_Tasks to carry out_:
a) In the forum thread, what does "Bubba" mean in Hebrew?
b) Continue the forum thread, starting right after its last sentence.

Aims - Nov 11, 2009 8:15:22 am PST #55 of 30000
Shit's all sorts of different now.

We have two:

1) "Fuckin' A, Bubba!" "Fucking' A, Bubba!" t high-five

2) "You're a little farm girl." "You're a cigarette."

#1 is where Em's nickname "Bubba" comes from.


WindSparrow - Nov 11, 2009 8:15:24 am PST #56 of 30000
Love is stronger than death and harder than sorrow. Those who practice it are fierce like the light of stars traveling eons to pierce the night.

Or, I could put x in a box with Hil's advisor and shut the lid.

I vote for this. t /not helping

The Boy keeps trying to get me to use the name, but if I tried, I would just laugh and laugh, which I feel ruins the whole badass effect.

Channel the laughing into an evil, knowing, sexy chuckle.

If anyone can do that, you can, Teppy.


Steph L. - Nov 11, 2009 8:17:35 am PST #57 of 30000
Unusually and exceedingly peculiar and altogether quite impossible to describe

The Boy keeps trying to get me to use the name, but if I tried, I would just laugh and laugh, which I feel ruins the whole badass effect.

Channel the laughing into an evil, knowing, sexy chuckle.

If anyone can do that, you can, Teppy.

Ha! I'm a horrible top, in terms of demeanor. We switch, and I dig it, but I'm SO not a badass. The Boy (who, when topping, is The Girl) is...awe-inspiring.


WindSparrow - Nov 11, 2009 8:17:40 am PST #58 of 30000
Love is stronger than death and harder than sorrow. Those who practice it are fierce like the light of stars traveling eons to pierce the night.

Daniel occasionally looks at me and says, "Magnets!" Which has the power to make me snerk in the middle of the most foul mood.


Aims - Nov 11, 2009 8:19:10 am PST #59 of 30000
Shit's all sorts of different now.

Another in-joke that is in our circle of Michigan friends: "The fastest land animal on earth is the Ethiopian chicken."


Shir - Nov 11, 2009 8:41:59 am PST #60 of 30000
"And that's why God Almighty gave us fire insurance and the public defender".

1) "Fuckin' A, Bubba!" "Fucking' A, Bubba!"

Humm. "Bubba" is doll/baby in Hebrew.


Connie Neil - Nov 11, 2009 8:45:40 am PST #61 of 30000
brillig

Hubby and I have several in-jokes derived from multilingual puns.

1) "Burros" for thank you, from Danke to donkeys to burros. There's also Burro Knees, from Danke shoen (sp?), to donkey shins, to burro knees.

[Data records]
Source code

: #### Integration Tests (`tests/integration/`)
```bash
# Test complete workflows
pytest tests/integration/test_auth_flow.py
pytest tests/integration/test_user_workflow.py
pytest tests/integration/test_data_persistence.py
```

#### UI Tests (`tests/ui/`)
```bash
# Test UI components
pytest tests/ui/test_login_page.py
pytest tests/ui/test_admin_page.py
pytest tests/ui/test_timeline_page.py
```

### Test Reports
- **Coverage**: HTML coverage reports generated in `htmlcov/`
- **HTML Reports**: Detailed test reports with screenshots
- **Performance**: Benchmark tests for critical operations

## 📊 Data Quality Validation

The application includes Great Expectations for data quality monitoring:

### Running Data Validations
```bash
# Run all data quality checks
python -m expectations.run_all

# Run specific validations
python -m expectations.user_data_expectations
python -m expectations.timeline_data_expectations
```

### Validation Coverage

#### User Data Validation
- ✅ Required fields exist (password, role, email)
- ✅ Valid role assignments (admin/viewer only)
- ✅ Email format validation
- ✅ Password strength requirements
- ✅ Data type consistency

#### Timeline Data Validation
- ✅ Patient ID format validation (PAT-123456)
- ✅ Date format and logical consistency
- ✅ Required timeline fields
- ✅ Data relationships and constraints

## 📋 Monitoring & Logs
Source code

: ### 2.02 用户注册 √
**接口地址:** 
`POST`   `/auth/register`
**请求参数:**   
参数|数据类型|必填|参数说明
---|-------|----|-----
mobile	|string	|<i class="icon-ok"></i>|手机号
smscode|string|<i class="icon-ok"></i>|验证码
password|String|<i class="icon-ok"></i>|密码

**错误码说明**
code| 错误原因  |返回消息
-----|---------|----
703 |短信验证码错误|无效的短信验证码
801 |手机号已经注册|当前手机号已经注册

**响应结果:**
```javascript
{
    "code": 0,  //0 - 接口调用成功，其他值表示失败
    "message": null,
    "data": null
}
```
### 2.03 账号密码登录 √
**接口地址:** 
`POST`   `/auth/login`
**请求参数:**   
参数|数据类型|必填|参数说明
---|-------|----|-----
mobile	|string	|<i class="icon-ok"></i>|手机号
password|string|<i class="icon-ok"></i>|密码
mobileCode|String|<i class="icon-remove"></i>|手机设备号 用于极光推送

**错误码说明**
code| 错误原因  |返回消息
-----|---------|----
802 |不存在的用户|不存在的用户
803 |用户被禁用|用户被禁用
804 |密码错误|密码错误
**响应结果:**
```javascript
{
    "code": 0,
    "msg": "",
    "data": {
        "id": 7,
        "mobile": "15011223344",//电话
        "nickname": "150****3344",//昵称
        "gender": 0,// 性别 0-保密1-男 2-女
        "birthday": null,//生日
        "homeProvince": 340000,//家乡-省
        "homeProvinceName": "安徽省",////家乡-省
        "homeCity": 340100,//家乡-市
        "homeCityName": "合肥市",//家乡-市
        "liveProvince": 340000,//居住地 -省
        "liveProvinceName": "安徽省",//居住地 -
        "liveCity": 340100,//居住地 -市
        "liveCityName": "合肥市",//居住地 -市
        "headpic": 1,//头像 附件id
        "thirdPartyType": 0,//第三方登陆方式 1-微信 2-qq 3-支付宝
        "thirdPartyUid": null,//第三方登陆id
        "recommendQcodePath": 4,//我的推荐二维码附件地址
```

_Outputs by task_:
a) Doll/baby.

b)
2) "blue nose?" for Are you ready?, from Ready, to red eye, to blue nose.

3) "going to Germany" for "finding a way to do something completely inadvisable", from a British show called QED we saw many, many years ago, a precursor to Myth Busters, where they couldn't get permission to drive a car around a giant Van Der Graff generator to test if you're safe in a car in a lightning storm. Then the announcer said, "So we went to Germany." Hubby and I will use variants of the phrase in conversation.


Polter-Cow - Nov 11, 2009 8:52:07 am PST #62 of 30000
What else besides ramen can you scoop? YOU CAN SCOOP THIS WORLD FROM DARKNESS!

I have no significant other, but I do have a brother, and we will frequently randomly bust out with a reference to some videogame we played over ten years ago. (For instance, when we were in Pensacola last year, we kept saying, "Are you from Americola?" And when I saw him last month we started making Streets of Rage 2 references for no apparent reason. The wonderful thing is we never have to explain ourselves. We always understand each other because we're on the same wavelength.)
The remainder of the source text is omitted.